■ **TASK DESCRIPTION**: Pick up the forum thread on separating movie titles from their years in R and carry it on past its last line.

■ **EXCERPT TO READ**:
2

I've got this data frame with data from IMDb in it. One of the columns has the movie title with the year attached in parentheses. Looks like this:

The Shawshank Redemption (1994)

What I really want is to have the title and year separate. I've tried a couple of different things (split, strsplit), but I've had no success. I try to split on the first parentheses, but the two split functions don't seem to like non-character arguments. Anyone have any thoughts?

Jaap
  • 81,064
  • 34
  • 182
  • 193
milk
  • 123
  • 5
  • 2
    Try `strsplit(as.character(v1), '\\s*\\(|\\)')[[1]]` where `v1 <- 'The Shawshank Redemption (1994)'` I used `as.character` as I suspect your column might be `factor` class. – akrun Sep 23 '15 at 14:45
  • 2
    Welcome to SO. Here's how to create a [reproducible example](http://stackoverflow.com/questions/5963269/how-to-make-a-great-r-reproducible-example). Include what you've already tried and why it didn't work. – Heroka Sep 23 '15 at 14:45
  • 1
    @akrun, could you please post your answer and explain it? – Soheil Sep 23 '15 at 14:46
  • 1
    Don't know if @akrun's solution works if there are parenthesis in the movie title – nicola Sep 23 '15 at 14:50
  • 2
    @nicola In that case, we may use `strsplit(as.character(d1$v1), '\\s*\\((?=[0-9])|(?<=[0-9])\\)', perl=TRUE)[[1]]` – akrun Sep 23 '15 at 14:51
  • @akrun can you explain the ?<=[0-9] portion of your solution? (as compared to ?=[0-9]) – Andrew Taylor Sep 23 '15 at 14:59
  • @AndrewTaylor It is a lookaround to match the `)` preceded by a number or a parentheses `(` followed by a number. – akrun Sep 23 '15 at 15:01

4 Answers4

7

The strsplit works on character columns. So, if the column is factor class, we need to convert it to character class (as.character(..)). Here, I matching zero or more space (\\s*) followed by parenetheses (\\() or | the closing parentheses (\\)) to split

strsplit(as.character(d1$v1), '\\s*\\(|\\)')[[1]]
#[1] "The Shawshank Redemption" "1994"         

Or we can place the parentheses inside [] so that we don't have to escape \\ (as commented by @Avinash Raj)

strsplit(as.character(d1$v1), '\\s*[()]')[[1]]

data

v1 <- 'The Shawshank Redemption (1994)'
d1 <- data.frame(v1)

■ **EXCERPTED DATA**:
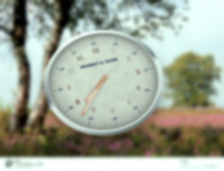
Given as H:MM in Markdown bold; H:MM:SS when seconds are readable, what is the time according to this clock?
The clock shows **7:37**
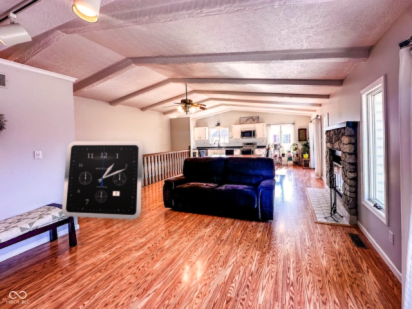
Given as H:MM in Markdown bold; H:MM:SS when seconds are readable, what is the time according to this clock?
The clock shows **1:11**
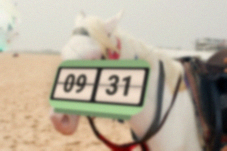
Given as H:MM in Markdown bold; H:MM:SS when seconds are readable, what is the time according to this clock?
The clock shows **9:31**
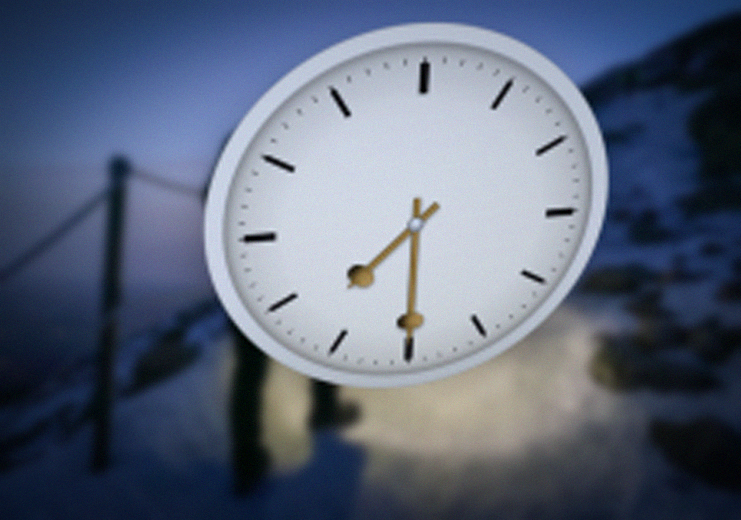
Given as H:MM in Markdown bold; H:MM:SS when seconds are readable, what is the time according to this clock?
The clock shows **7:30**
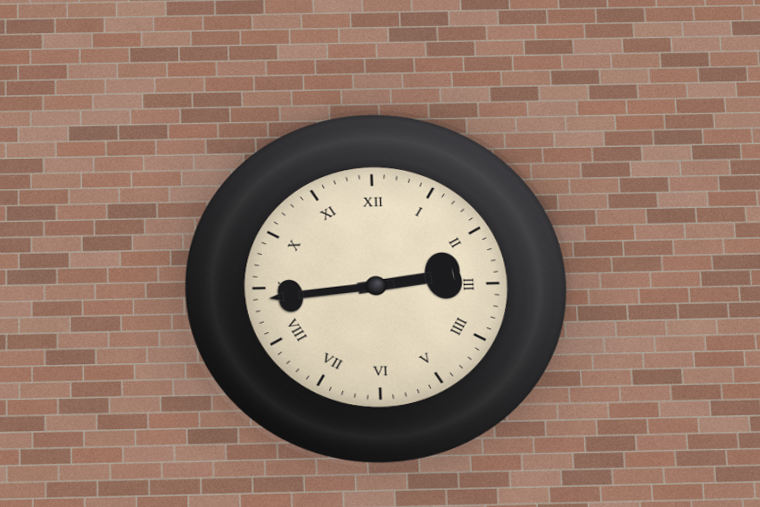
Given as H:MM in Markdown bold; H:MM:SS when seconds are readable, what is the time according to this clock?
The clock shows **2:44**
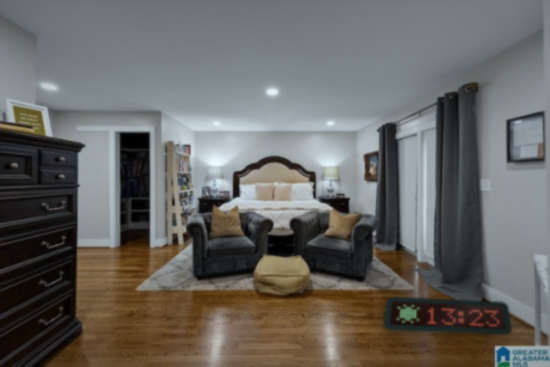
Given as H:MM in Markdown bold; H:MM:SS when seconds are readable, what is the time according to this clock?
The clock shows **13:23**
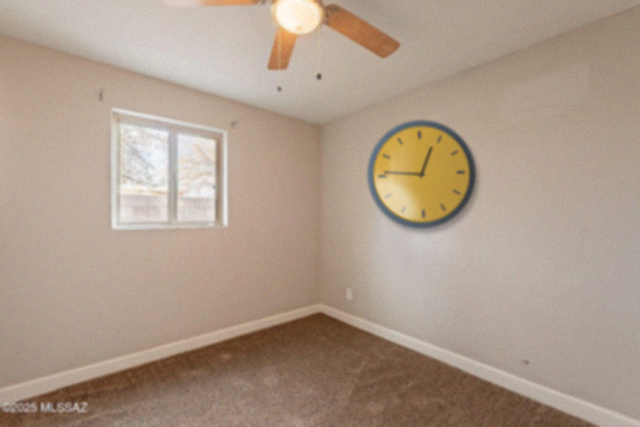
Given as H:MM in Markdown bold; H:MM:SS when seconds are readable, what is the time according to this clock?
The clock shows **12:46**
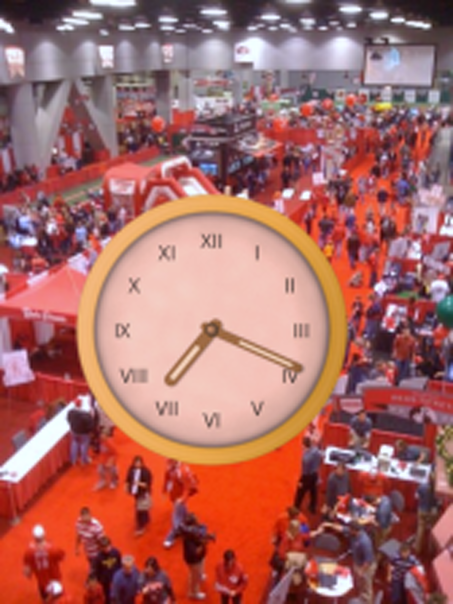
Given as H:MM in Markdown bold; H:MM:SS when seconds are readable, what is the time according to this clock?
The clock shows **7:19**
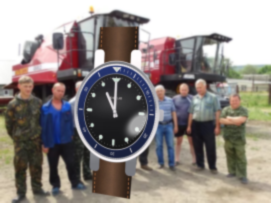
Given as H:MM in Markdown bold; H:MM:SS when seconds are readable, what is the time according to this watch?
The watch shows **11:00**
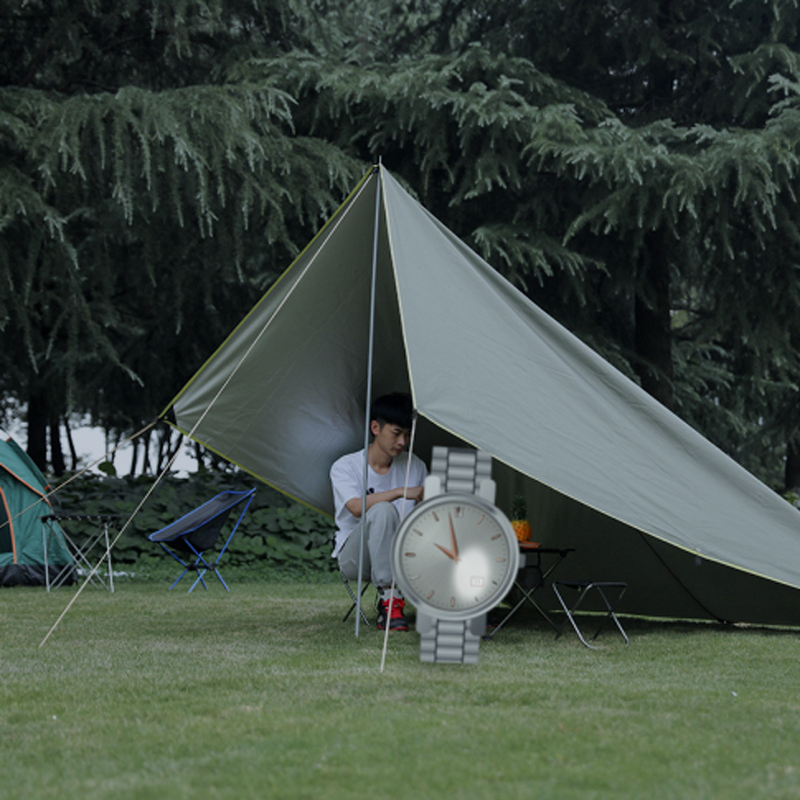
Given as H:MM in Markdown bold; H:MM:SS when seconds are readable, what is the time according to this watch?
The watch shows **9:58**
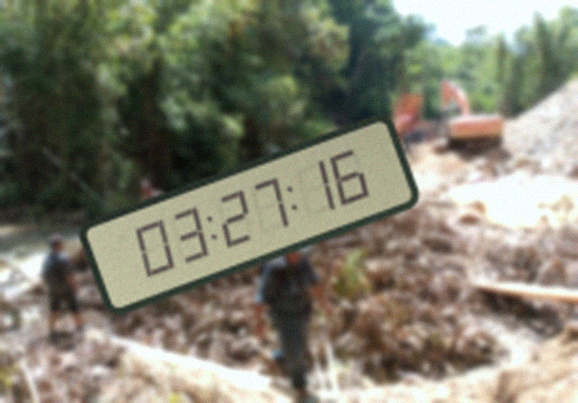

■ **EXPECTED OUTPUT**:
akrun
  • 874,273
  • 37
  • 540
  • 662
  • This worked, but returned a data.frame with two rows containing the titles and years instead of two columns. Still worked, though! – milk Sep 23 '15 at 15:54
  • @milk May be you need `do.call(rbind, strsplit(as.character(d1$v1), '\\s*[()]'))` I used `[[1]]` because there was only a single element. – akrun Sep 23 '15 at 16:00
3

If you want to do an exact splitting (ie, splitting on the brcakets which exists at the last), you may try this.

x <- c("The Shawshank Redemption (1994)", "Kung(fu) Pa (23) nda (2010)")
strsplit(as.character(x), "\\s*\\((?=\\d+\\)$)|\\)$", perl=T)
# [[1]]
# [1] "The Shawshank Redemption" "1994"                    

# [[2]]
# [1] "Kung(fu) Pa (23) nda" "2010"
Avinash Raj
  • 172,303
  • 28
  • 230
  • 274
2

tidyr solution

df%>%separate(col,c("name", "year"), "[()]")

Thanks to Avinash, I can take his regular expression and apply in tidyr

m<-c("The Shawshank Redemption (1994)","The Shawshank (Redemption) (1994)", "Kung(fu) Pa (23) nda (2010)")
m2<-data.frame(m)
m2%>%separate(m,c("name", "year"), "\\s*\\((?=\\d+\\)$)|\\)$")

                        name year
1   The Shawshank Redemption 1994
2 The Shawshank (Redemption) 1994
3       Kung(fu) Pa (23) nda 2010
Ananta
  • 3,671
  • 3
  • 22
  • 26
0

Try the following code:

t(sapply(strsplit(c("The Shawshank Redemption (1994)"), '\\s*\\(|\\)'),rbind))

The above code will work if you just pass in the column of your data frame containing the title.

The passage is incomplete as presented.